What to do: Repeat the lines from the line with "ricambio generazionale all’interno" to the line with "scrittura legittima.", both included, and nothing else.

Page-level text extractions
● ● ● ● ● ● ●
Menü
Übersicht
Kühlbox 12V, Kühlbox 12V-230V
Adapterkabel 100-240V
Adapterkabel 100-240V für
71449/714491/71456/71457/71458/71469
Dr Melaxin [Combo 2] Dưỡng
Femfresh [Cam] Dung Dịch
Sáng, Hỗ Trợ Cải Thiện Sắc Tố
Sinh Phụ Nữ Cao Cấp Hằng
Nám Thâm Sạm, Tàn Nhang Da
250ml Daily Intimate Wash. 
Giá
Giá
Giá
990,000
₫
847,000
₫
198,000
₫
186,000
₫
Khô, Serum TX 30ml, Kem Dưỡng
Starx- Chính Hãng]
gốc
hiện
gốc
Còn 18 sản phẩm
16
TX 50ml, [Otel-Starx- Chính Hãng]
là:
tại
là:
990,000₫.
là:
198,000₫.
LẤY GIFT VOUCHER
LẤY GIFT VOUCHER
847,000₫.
● ● ● ● ● ● ●
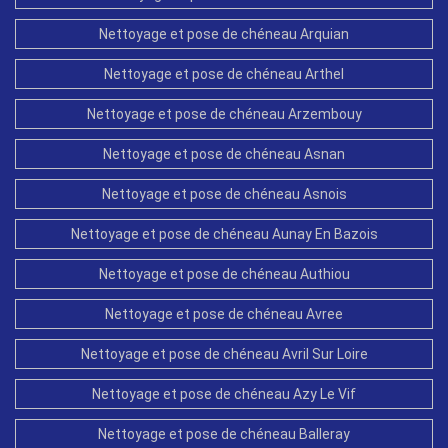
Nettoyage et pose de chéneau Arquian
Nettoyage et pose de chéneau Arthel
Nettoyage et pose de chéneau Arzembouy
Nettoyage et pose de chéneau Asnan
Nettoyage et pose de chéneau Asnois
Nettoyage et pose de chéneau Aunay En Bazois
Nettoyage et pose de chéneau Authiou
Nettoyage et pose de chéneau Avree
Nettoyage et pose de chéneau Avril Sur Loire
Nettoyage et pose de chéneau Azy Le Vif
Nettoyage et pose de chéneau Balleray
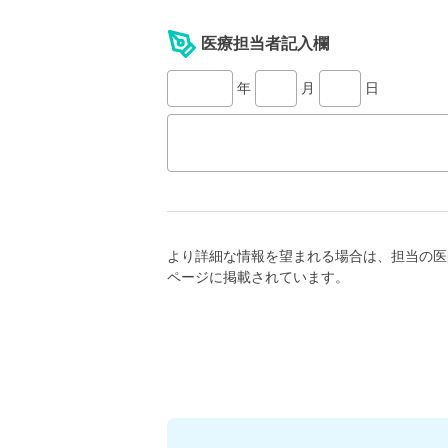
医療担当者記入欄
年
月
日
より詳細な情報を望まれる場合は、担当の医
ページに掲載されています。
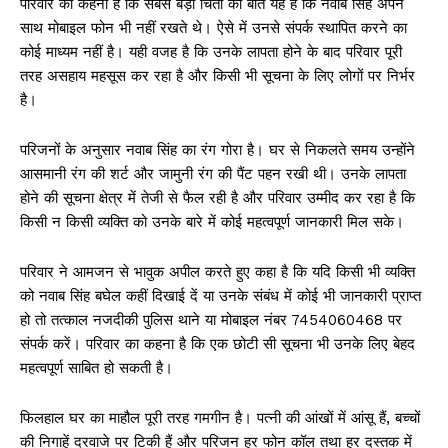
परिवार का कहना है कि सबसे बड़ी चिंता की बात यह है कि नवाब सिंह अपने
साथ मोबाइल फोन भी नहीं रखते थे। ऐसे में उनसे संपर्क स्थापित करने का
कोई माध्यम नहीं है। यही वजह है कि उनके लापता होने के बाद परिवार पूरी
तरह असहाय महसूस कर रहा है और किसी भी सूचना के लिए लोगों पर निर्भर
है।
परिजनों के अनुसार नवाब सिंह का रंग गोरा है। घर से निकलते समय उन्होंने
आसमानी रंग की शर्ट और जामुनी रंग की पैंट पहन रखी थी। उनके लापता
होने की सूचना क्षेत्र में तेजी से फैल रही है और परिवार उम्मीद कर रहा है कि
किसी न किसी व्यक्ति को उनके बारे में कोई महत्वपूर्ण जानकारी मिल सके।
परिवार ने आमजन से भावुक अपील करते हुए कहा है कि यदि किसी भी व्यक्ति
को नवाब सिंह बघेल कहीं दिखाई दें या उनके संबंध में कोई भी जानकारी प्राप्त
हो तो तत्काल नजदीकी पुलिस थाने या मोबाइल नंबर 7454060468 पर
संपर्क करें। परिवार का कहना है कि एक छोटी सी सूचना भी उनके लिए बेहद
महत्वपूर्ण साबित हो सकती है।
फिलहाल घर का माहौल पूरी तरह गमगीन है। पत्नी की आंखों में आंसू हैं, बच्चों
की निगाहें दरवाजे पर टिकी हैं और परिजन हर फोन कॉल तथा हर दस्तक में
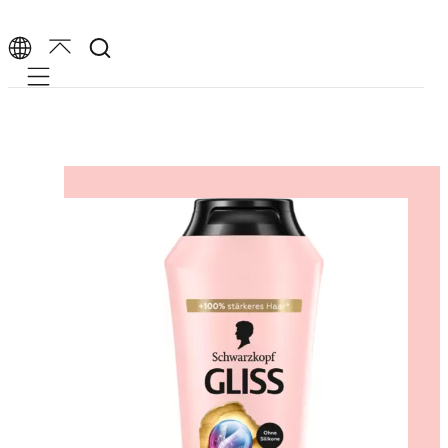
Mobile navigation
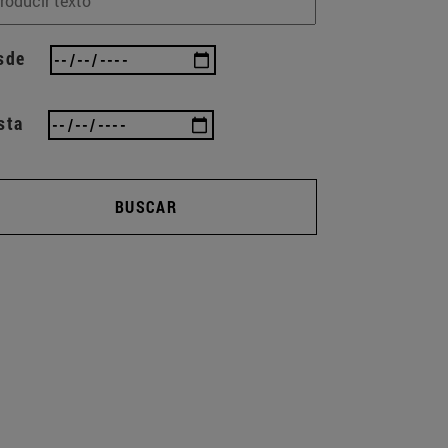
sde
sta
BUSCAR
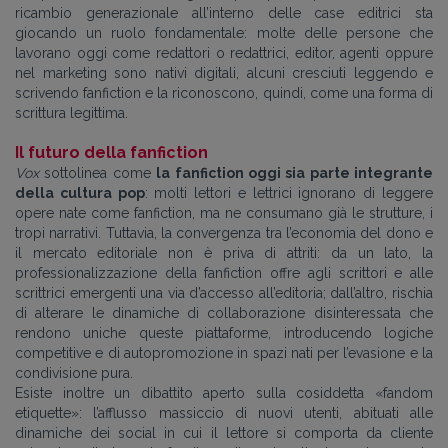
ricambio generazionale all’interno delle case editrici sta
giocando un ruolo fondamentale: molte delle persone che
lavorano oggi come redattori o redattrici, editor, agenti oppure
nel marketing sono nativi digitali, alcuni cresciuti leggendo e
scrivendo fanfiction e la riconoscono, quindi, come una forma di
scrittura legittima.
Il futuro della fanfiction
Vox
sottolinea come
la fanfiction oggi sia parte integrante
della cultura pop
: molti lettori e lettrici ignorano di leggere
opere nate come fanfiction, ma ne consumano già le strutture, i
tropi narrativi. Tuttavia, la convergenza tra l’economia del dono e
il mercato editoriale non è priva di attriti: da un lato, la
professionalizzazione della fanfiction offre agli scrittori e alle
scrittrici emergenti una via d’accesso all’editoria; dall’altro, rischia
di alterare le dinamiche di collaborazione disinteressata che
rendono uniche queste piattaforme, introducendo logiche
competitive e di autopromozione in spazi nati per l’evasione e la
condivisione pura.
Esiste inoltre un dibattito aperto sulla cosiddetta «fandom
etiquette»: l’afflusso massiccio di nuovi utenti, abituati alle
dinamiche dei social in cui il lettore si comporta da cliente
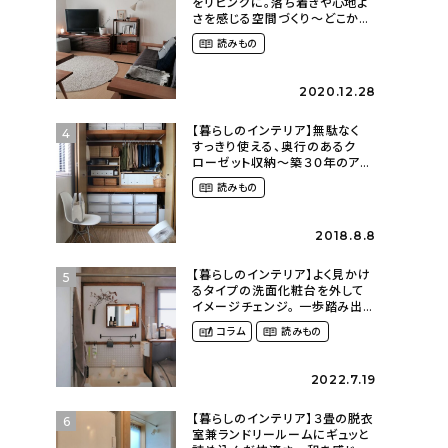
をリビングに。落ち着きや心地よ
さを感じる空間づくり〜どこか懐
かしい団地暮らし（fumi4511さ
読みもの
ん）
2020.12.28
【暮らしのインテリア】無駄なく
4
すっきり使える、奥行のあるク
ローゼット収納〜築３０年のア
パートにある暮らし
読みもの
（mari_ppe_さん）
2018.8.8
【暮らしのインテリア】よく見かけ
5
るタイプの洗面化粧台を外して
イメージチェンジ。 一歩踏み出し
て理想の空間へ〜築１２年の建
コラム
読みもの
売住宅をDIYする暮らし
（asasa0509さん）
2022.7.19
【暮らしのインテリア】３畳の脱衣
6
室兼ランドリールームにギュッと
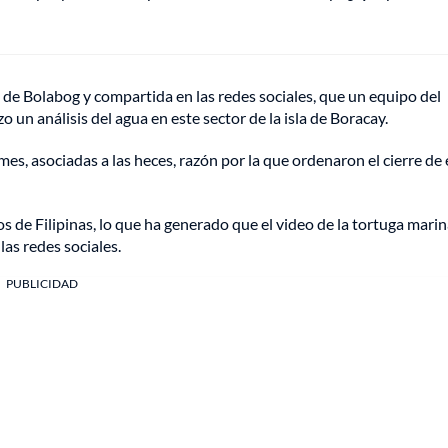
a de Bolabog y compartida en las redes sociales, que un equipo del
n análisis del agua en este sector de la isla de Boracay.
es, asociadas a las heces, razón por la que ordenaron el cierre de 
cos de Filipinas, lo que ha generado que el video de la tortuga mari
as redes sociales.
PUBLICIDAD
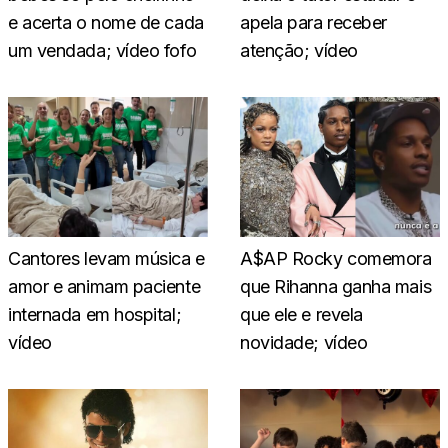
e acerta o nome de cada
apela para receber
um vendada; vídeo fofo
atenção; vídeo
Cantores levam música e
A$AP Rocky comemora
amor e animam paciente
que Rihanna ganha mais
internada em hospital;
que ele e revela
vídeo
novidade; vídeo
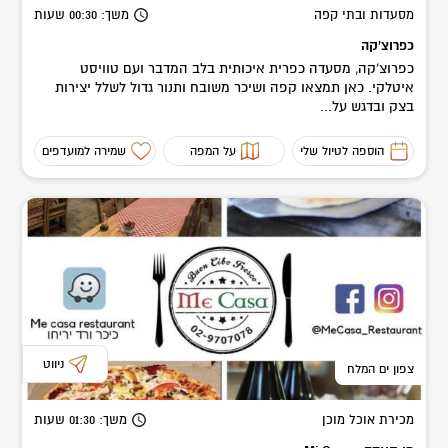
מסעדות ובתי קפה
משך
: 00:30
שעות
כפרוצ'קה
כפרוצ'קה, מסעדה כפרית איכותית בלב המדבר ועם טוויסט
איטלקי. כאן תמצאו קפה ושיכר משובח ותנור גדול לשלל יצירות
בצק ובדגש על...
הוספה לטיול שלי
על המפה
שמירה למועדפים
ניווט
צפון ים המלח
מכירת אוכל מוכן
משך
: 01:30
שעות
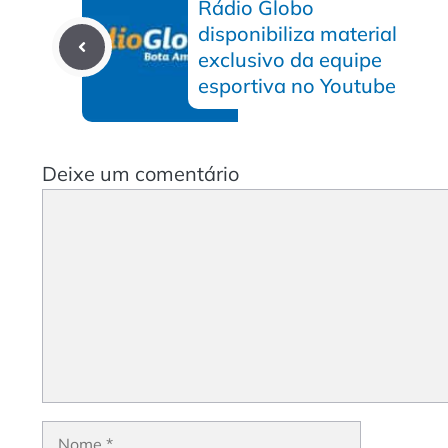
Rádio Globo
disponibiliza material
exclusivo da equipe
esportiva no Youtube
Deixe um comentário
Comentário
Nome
● ● ● ● ● ● ●
The answer:
ricambio generazionale all’interno delle case editrici sta
giocando un ruolo fondamentale: molte delle persone che
lavorano oggi come redattori o redattrici, editor, agenti oppure
nel marketing sono nativi digitali, alcuni cresciuti leggendo e
scrivendo fanfiction e la riconoscono, quindi, come una forma di
scrittura legittima.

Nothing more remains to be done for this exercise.